We want to show that $\lim_{x\to -2}(2x^2+5x+3) = 1$ using $\epsilon$-$\delta$. Or rather, you want to find a $\delta$ such that if $0\lt |x-(-2)|\lt\delta$, then $|(2x^2+5x+3)-1|\lt \epsilon$ for $\epsilon=0.04$.

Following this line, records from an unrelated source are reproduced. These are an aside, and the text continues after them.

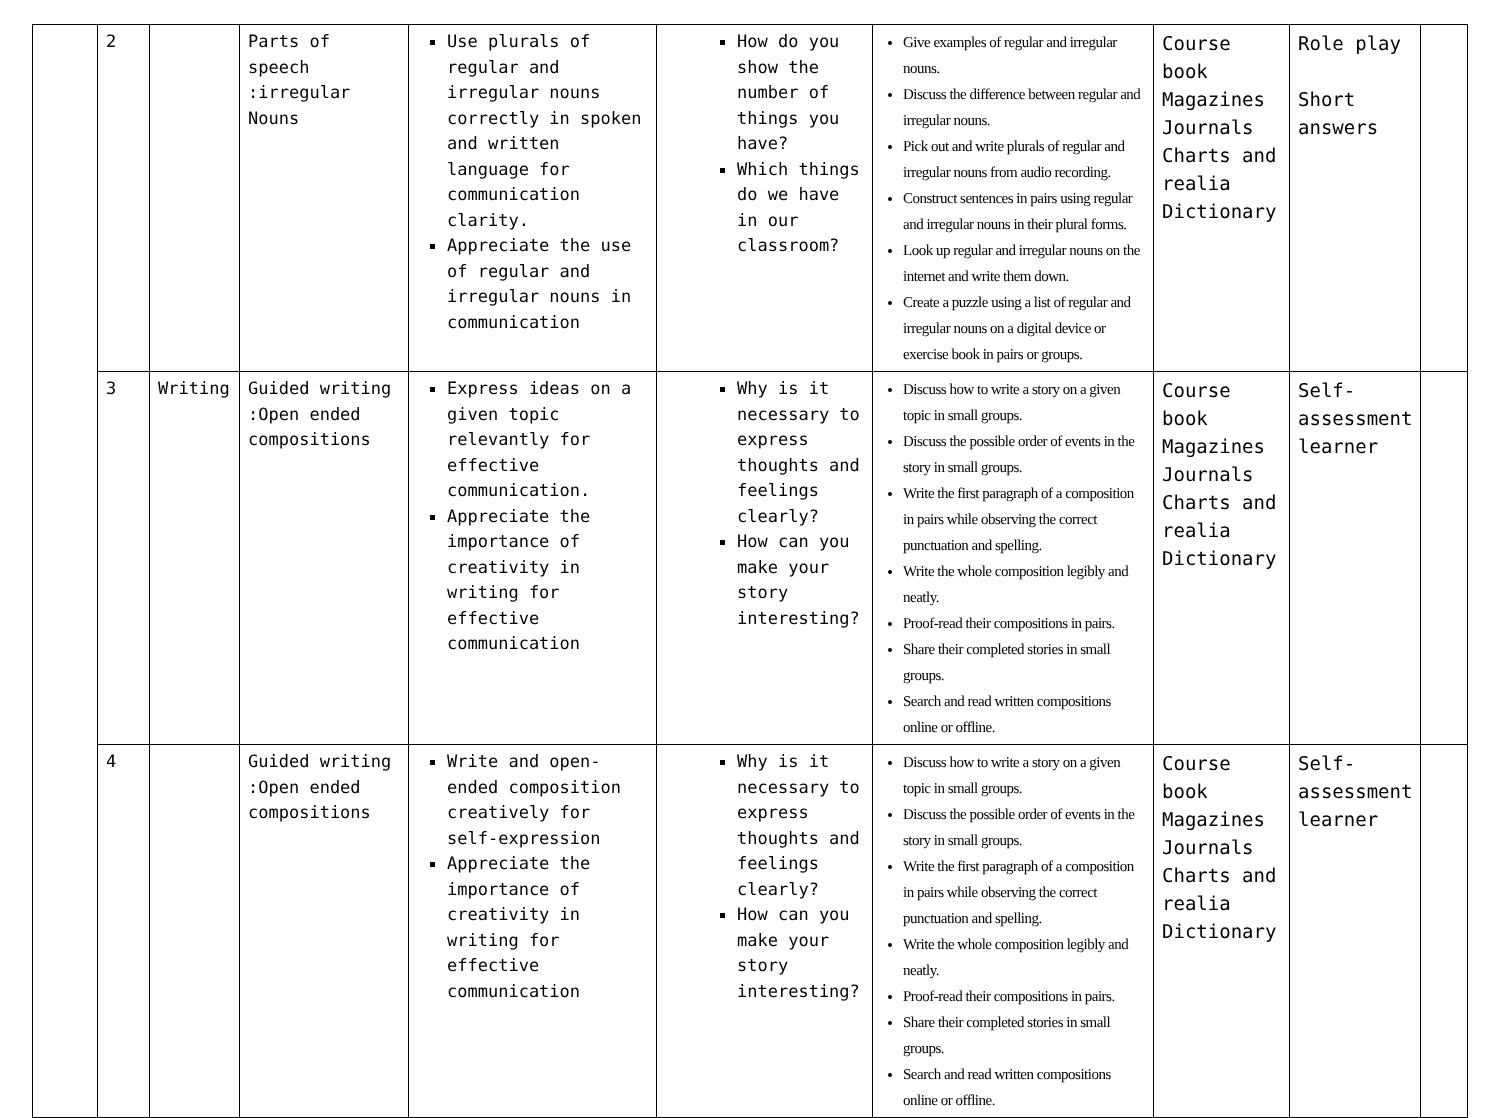| | 2 | | Parts of speech :irregular Nouns | Use plurals of regular and irregular nouns correctly in spoken and written language for communication clarity. Appreciate the use of regular and irregular nouns in communication | How do you show the number of things you have? Which things do we have in our classroom? | Give examples of regular and irregular nouns. Discuss the difference between regular and irregular nouns. Pick out and write plurals of regular and irregular nouns from audio recording. Construct sentences in pairs using regular and irregular nouns in their plural forms. Look up regular and irregular nouns on the internet and write them down. Create a puzzle using a list of regular and irregular nouns on a digital device or exercise book in pairs or groups. | Course book Magazines Journals Charts and realia Dictionary | Role play Short answers | |
| | 3 | Writing | Guided writing :Open ended compositions | Express ideas on a given topic relevantly for effective communication. Appreciate the importance of creativity in writing for effective communication | Why is it necessary to express thoughts and feelings clearly? How can you make your story interesting? | Discuss how to write a story on a given topic in small groups. Discuss the possible order of events in the story in small groups. Write the first paragraph of a composition in pairs while observing the correct punctuation and spelling. Write the whole composition legibly and neatly. Proof-read their compositions in pairs. Share their completed stories in small groups. Search and read written compositions online or offline. | Course book Magazines Journals Charts and realia Dictionary | Self-assessment learner | |
| | 4 | | Guided writing :Open ended compositions | Write and open-ended composition creatively for self-expression Appreciate the importance of creativity in writing for effective communication | Why is it necessary to express thoughts and feelings clearly? How can you make your story interesting? | Discuss how to write a story on a given topic in small groups. Discuss the possible order of events in the story in small groups. Write the first paragraph of a composition in pairs while observing the correct punctuation and spelling. Write the whole composition legibly and neatly. Proof-read their compositions in pairs. Share their completed stories in small groups. Search and read written compositions online or offline. | Course book Magazines Journals Charts and realia Dictionary | Self-assessment learner | |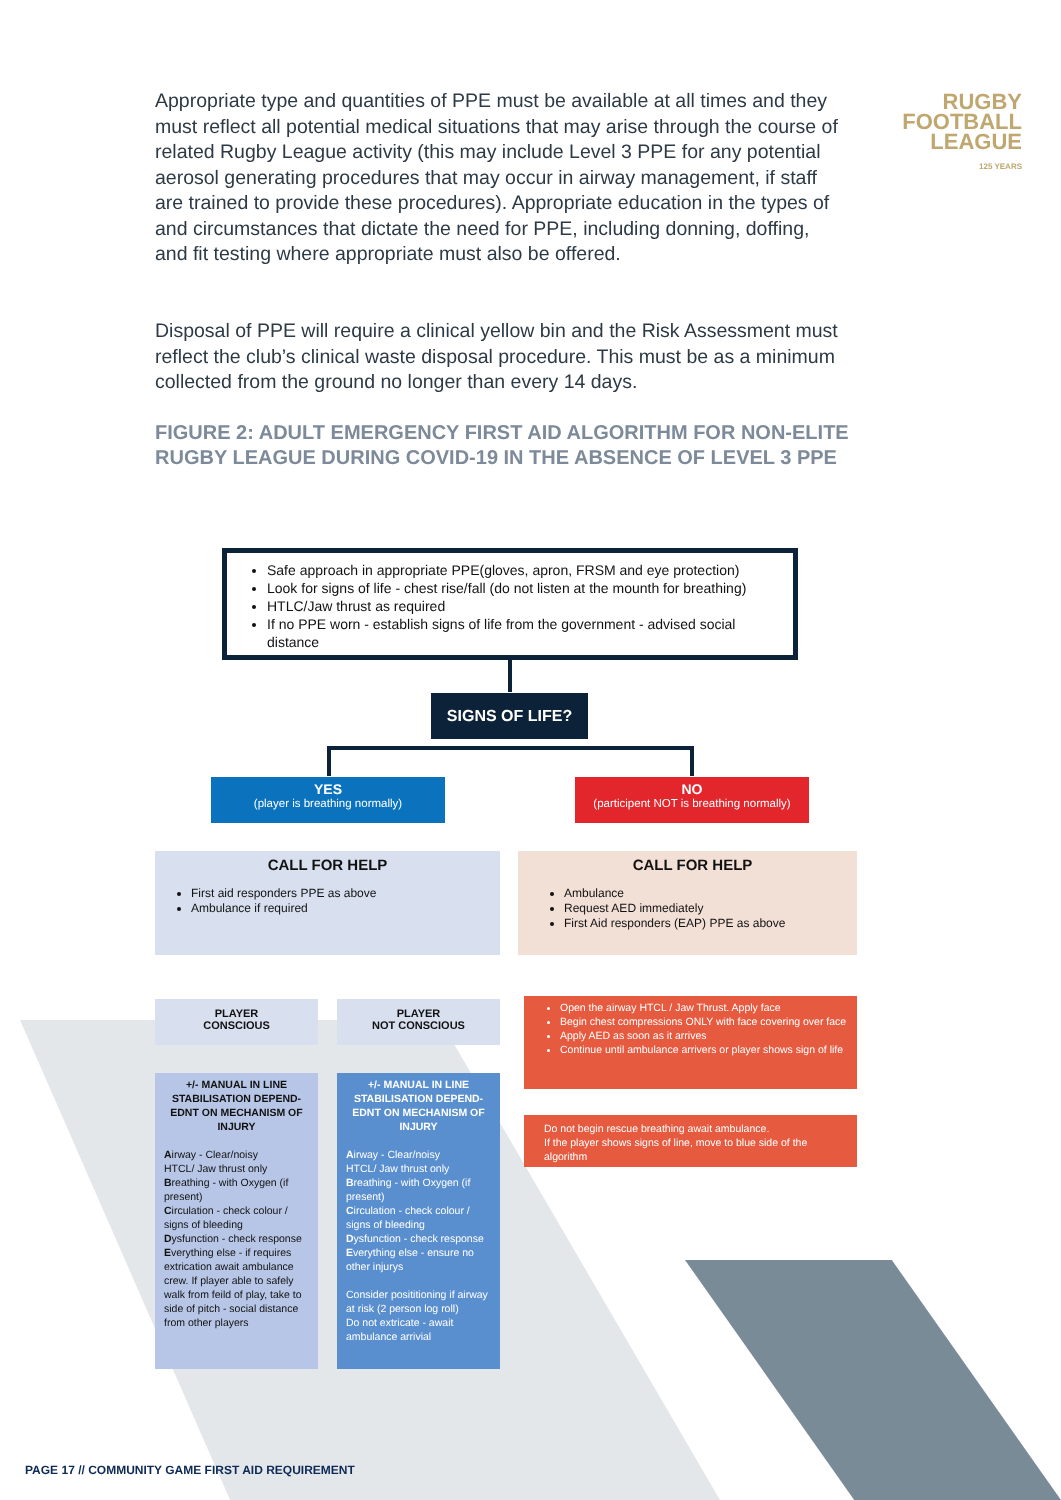Appropriate type and quantities of PPE must be available at all times and they must reflect all potential medical situations that may arise through the course of related Rugby League activity (this may include Level 3 PPE for any potential aerosol generating procedures that may occur in airway management, if staff are trained to provide these procedures). Appropriate education in the types of and circumstances that dictate the need for PPE, including donning, doffing, and fit testing where appropriate must also be offered.
Disposal of PPE will require a clinical yellow bin and the Risk Assessment must reflect the club’s clinical waste disposal procedure. This must be as a minimum collected from the ground no longer than every 14 days.
RUGBY
FOOTBALL
LEAGUE
125 YEARS
FIGURE 2: ADULT EMERGENCY FIRST AID ALGORITHM FOR NON-ELITE RUGBY LEAGUE DURING COVID-19 IN THE ABSENCE OF LEVEL 3 PPE
Safe approach in appropriate PPE(gloves, apron, FRSM and eye protection)
Look for signs of life - chest rise/fall (do not listen at the mounth for breathing)
HTLC/Jaw thrust as required
If no PPE worn - establish signs of life from the government - advised social distance
SIGNS OF LIFE?
YES
(player is breathing normally)
NO
(participent NOT is breathing normally)
CALL FOR HELP
First aid responders PPE as above
Ambulance if required
CALL FOR HELP
Ambulance
Request AED immediately
First Aid responders (EAP) PPE as above
PLAYER
CONSCIOUS
PLAYER
NOT CONSCIOUS
+/- MANUAL IN LINE STABILISATION DEPEND-EDNT ON MECHANISM OF INJURY
Airway - Clear/noisy
HTCL/ Jaw thrust only
Breathing - with Oxygen (if present)
Circulation - check colour / signs of bleeding
Dysfunction - check response
Everything else - if requires extrication await ambulance crew. If player able to safely walk from feild of play, take to side of pitch - social distance from other players
+/- MANUAL IN LINE STABILISATION DEPEND-EDNT ON MECHANISM OF INJURY
Airway - Clear/noisy
HTCL/ Jaw thrust only
Breathing - with Oxygen (if present)
Circulation - check colour / signs of bleeding
Dysfunction - check response
Everything else - ensure no other injurys
Consider posititioning if airway at risk (2 person log roll)
Do not extricate - await ambulance arrivial
Open the airway HTCL / Jaw Thrust. Apply face
Begin chest compressions ONLY with face covering over face
Apply AED as soon as it arrives
Continue until ambulance arrivers or player shows sign of life
Do not begin rescue breathing await ambulance.
If the player shows signs of line, move to blue side of the algorithm
PAGE 17 // COMMUNITY GAME FIRST AID REQUIREMENT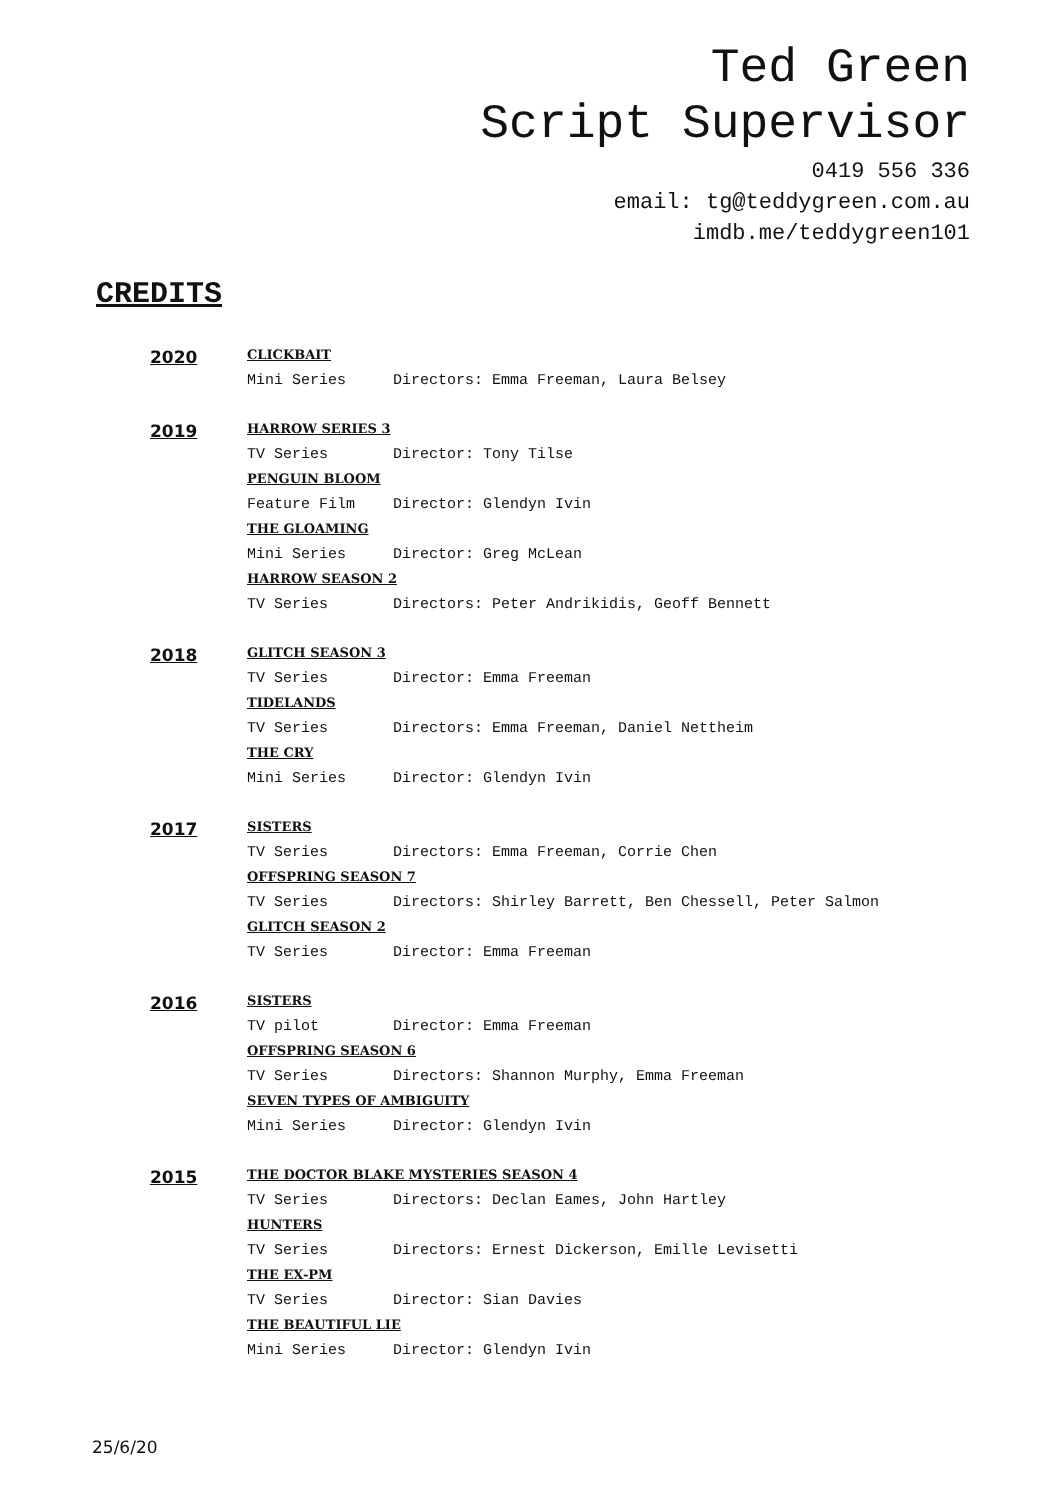Ted Green
Script Supervisor
0419 556 336
email: tg@teddygreen.com.au
imdb.me/teddygreen101
CREDITS
| 2020 | CLICKBAIT | |
| | Mini Series | Directors: Emma Freeman, Laura Belsey |
| 2019 | HARROW SERIES 3 | |
| | TV Series | Director: Tony Tilse |
| | PENGUIN BLOOM | |
| | Feature Film | Director: Glendyn Ivin |
| | THE GLOAMING | |
| | Mini Series | Director: Greg McLean |
| | HARROW SEASON 2 | |
| | TV Series | Directors: Peter Andrikidis, Geoff Bennett |
| 2018 | GLITCH SEASON 3 | |
| | TV Series | Director: Emma Freeman |
| | TIDELANDS | |
| | TV Series | Directors: Emma Freeman, Daniel Nettheim |
| | THE CRY | |
| | Mini Series | Director: Glendyn Ivin |
| 2017 | SISTERS | |
| | TV Series | Directors: Emma Freeman, Corrie Chen |
| | OFFSPRING SEASON 7 | |
| | TV Series | Directors: Shirley Barrett, Ben Chessell, Peter Salmon |
| | GLITCH SEASON 2 | |
| | TV Series | Director: Emma Freeman |
| 2016 | SISTERS | |
| | TV pilot | Director: Emma Freeman |
| | OFFSPRING SEASON 6 | |
| | TV Series | Directors: Shannon Murphy, Emma Freeman |
| | SEVEN TYPES OF AMBIGUITY | |
| | Mini Series | Director: Glendyn Ivin |
| 2015 | THE DOCTOR BLAKE MYSTERIES SEASON 4 | |
| | TV Series | Directors: Declan Eames, John Hartley |
| | HUNTERS | |
| | TV Series | Directors: Ernest Dickerson, Emille Levisetti |
| | THE EX-PM | |
| | TV Series | Director: Sian Davies |
| | THE BEAUTIFUL LIE | |
| | Mini Series | Director: Glendyn Ivin |
25/6/20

Note that $2x^2+5x+3-1 = 2x^2+5x+2 = (x+2)(2x+1)$. So we want to control both $|x+2|=|x-(-2)|$ and $|2x+1|$. Note that if $|x+2|\lt 1$, then $-3\lt x\lt -1$, so $-6\lt 2x\lt -2$, and $-5\lt 2x+1\lt -1$, so $1\lt |2x+1|\lt 5$.
So we would like $|x+2|$ to be both less than $1$, and also less than $(0.04)/5 = 0.008$. For example, take $\delta=0.005$. If $0\lt |x+2|\lt 0.005$, then $|2x+1|\lt 5$, and we have: $|(2x^2+5x+3)-1| = |(x+2)(2x+1)| = |x+2|\,|2x+1|\lt (0.005)5 = 0.025\lt 0.05=\epsilon$ so this $\delta$ suffices.